==== Dataset entries ====
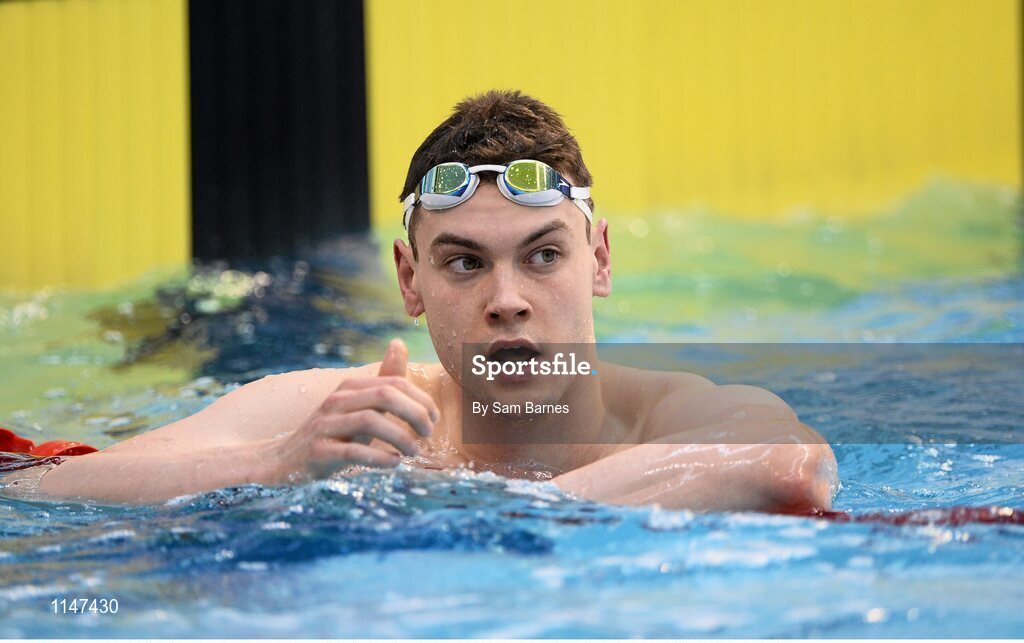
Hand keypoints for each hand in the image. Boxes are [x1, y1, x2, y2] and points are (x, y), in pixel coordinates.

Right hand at [272, 338, 439, 481]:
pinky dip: (379, 457)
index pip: (394, 382)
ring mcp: (325, 424)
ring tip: (415, 451)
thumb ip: (383, 379)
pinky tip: (394, 463)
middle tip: (428, 434)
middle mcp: (337, 400)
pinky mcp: (318, 451)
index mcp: (350, 387)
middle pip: (385, 395)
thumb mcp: (360, 405)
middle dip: (415, 413)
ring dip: (401, 437)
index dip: (421, 399)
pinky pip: (353, 451)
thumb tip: (400, 343)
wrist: (283, 460)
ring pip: (370, 421)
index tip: (435, 419)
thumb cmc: (333, 432)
====
■ Directions ■
Write out, exactly as shown, only the lines running from the one that contains "ring dip: (401, 437)" to the last line above.

■ Answer area ■
ring dip: (401, 437)
index dip: (421, 399)
pinky pip: (353, 451)
thumb tip: (400, 343)
wrist: (283, 460)
ring pip: (370, 421)
index tip: (435, 419)
thumb cmc: (333, 432)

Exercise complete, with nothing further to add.